## [Verilen görev 1]
İnternet trolleri üzerine yazıya göre trol aslında ne tür bir ağdır?
## [Verilen görev 2]
İnternet trolleri üzerine yazıda "İnternet trolü ise, mitolojideki" ifadesinden "de kesilmiş olur." ifadesine kadar olan kısmı aynen yazın.

## [Alıntı metin]
◆ ◆ ◆ ◆ ◆

Son yıllarda literatürümüze, Trol denilen bir kavram girdi. Aslında trol, huni biçiminde ve geniş ağızlı, suyun dibine atılan ve teknelerle sürüklenerek çekilen bir balık ağıdır. Bu ağ denizin dibindeki bütün canlılar ve onların yumurtalarını sürükleyerek deniz canlısına soykırım yapar.
İnternet trolü ise, mitolojideki “trol” adı verilen yaratıktan esinlenilerek türetilmiş bir terimdir. Tıpkı mitolojideki trol gibi internet trolü de gizlenerek sorun yaratmaya çalışır. Trol mümkün olan her durumda öfkeli ve yıkıcı tavırlar sergiler. Üstelik bunların çoğunlukla gerçek bir amacı yoktur.
Bizdeki internet trolleri ise para ile kiralanmış, ücretleri ödenmiş, bir masa ile bir bilgisayar verilmiş, kiralık, satılık kalemlerdir. Bu troller verilen para kadar sahibinin rakiplerine saldırır, hakaret eder ve küfür ederler. Para kesilince sesleri de kesilmiş olur.
Mağara eğitimi almış karanlık kuşakların karanlık çocukları, son günlerde kadın politikacılara işçiye, köylüye, bilime ve paylaşıma, sözüm ona düzenin çirkinliklerine muhalif olan herkese, son surat saldırmaya başladılar. Çünkü kendilerine parayı veren sahipleri böyle istediler de ondan.
Beyinlerinden, bilimsel birikim olmayınca sadece cinselliği ile öne çıkan içgüdüsel hayvansal tepkiler vermeye başladılar.
Önce kadınlardan başladılar. CHP İstanbul İl başkanı Canan Kaftancıoğlu’na her türlü küfür ve hakareti sosyal medyada paylaştılar ve paralarını da sahiplerinden peşin aldılar.

◆ ◆ ◆ ◆ ◆

## [Ham veri]
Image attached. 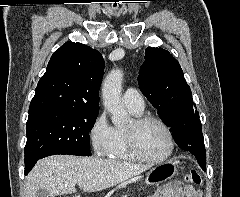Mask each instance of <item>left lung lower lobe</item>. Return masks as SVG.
<instances>
[{"label": "left lung lower lobe", "instance_id": "1", "mask_svg": "<svg viewBox=\"0 0 240 197\" xmlns=\"http://www.w3.org/2000/svg\"><path fill=\"white\" fill-rule=\"evenodd\" d=\"M199 165L201 166V168L205 171L206 170V166H205V163H206V160H197Z\"/></svg>", "mask_w": 240, "mask_h": 197}]
</instances>
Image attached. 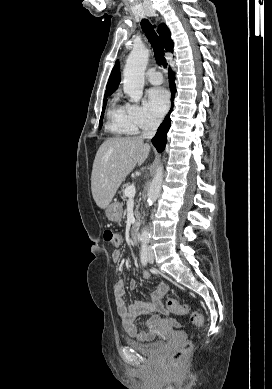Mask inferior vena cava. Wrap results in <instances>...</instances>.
Instances as JSON below:
<instances>
[{"label":"inferior vena cava","instance_id":"inferior-vena-cava-1","mask_svg":"<svg viewBox=\"0 0 272 389\" xmlns=\"http://www.w3.org/2000/svg\"><path fill=\"white\" fill-rule=\"evenodd\" d=\"M160 121L157 119H149L143 127L142 138L151 139L158 128Z\"/></svg>","mask_w":272,"mask_h":389}]
</instances>
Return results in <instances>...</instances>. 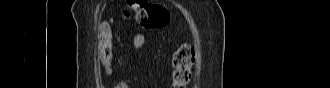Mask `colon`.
Returning a JSON list of instances; mask_svg holds the SVG:
<instances>
[{
  "label": "colon",
  "instance_id": "obj_1",
  "mask_svg": "<svg viewBox=\"0 0 330 88\" xmlns=\"http://www.w3.org/2000/svg\"><path fill=\"white\" fill-rule=\"evenodd\" d=\"M133 13L135 20L145 29H157L167 24V14L164 9L146 0H133L123 10V16L128 18ZM100 55L107 70L110 69L112 47L109 38L105 36L100 46ZM195 63L194 49L190 45L179 46L171 59L172 87L186 88L191 81Z\"/></svg>",
  "mask_w": 330,
  "mask_h": 88
}]
</instances>
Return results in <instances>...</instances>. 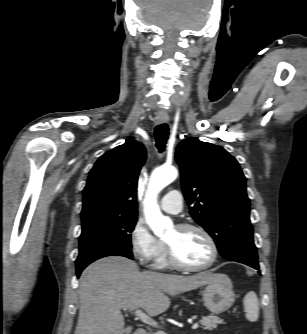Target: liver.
Listing matches in <instances>:
<instances>
[{
	"label": "liver",
	"instance_id": "liver-1",
	"mask_svg": "<svg viewBox=\"0 0 307 334\" xmlns=\"http://www.w3.org/2000/svg\"><path fill=\"white\" fill-rule=\"evenodd\" d=\"M214 279L211 272L193 276L141 272L137 263L128 258H102L81 274L75 334H123L122 309L142 308L154 317L169 308L168 295L197 289Z\"/></svg>",
	"mask_w": 307,
	"mask_h": 334
}]
</instances>
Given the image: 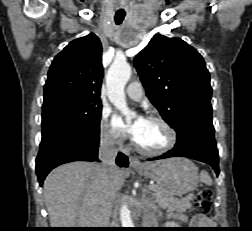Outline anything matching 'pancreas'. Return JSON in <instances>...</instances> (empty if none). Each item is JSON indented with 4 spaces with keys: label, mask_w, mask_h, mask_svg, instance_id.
<instances>
[{
    "label": "pancreas",
    "mask_w": 252,
    "mask_h": 231,
    "mask_svg": "<svg viewBox=\"0 0 252 231\" xmlns=\"http://www.w3.org/2000/svg\"><path fill=\"white\" fill-rule=\"evenodd\" d=\"M152 187V197L155 198V202L159 206L164 208L179 209L181 211H186L191 208V201L194 199V195H188L185 198L178 199L172 196L162 195L157 185Z\"/></svg>",
    "instance_id": "pancreas-1"
}]
</instances>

◆ ◆ ◆ ◆ ◆

## [Çözüm 1]
Huni biçiminde ve geniş ağızlı, suyun dibine atılan ve teknelerle sürüklenerek çekilen bir balık ağıdır.

## [Çözüm 2]
İnternet trolü ise, mitolojideki “trol” adı verilen yaratıktan esinlenilerek türetilmiş bir terimdir. Tıpkı mitolojideki trol gibi internet trolü de gizlenerek sorun yaratmaya çalışır. Trol mümkün olan her durumda öfkeli ve yıkıcı tavırlar sergiler. Üstelik bunların çoğunlukla gerçek bir amacı yoktur.
Bizdeki internet trolleri ise para ile kiralanmış, ücretleri ödenmiş, bir masa ile bir bilgisayar verilmiş, kiralık, satılık kalemlerdir. Bu troller verilen para kadar sahibinin rakiplerine saldırır, hakaret eder ve küfür ederler. Para kesilince sesleri de kesilmiş olur.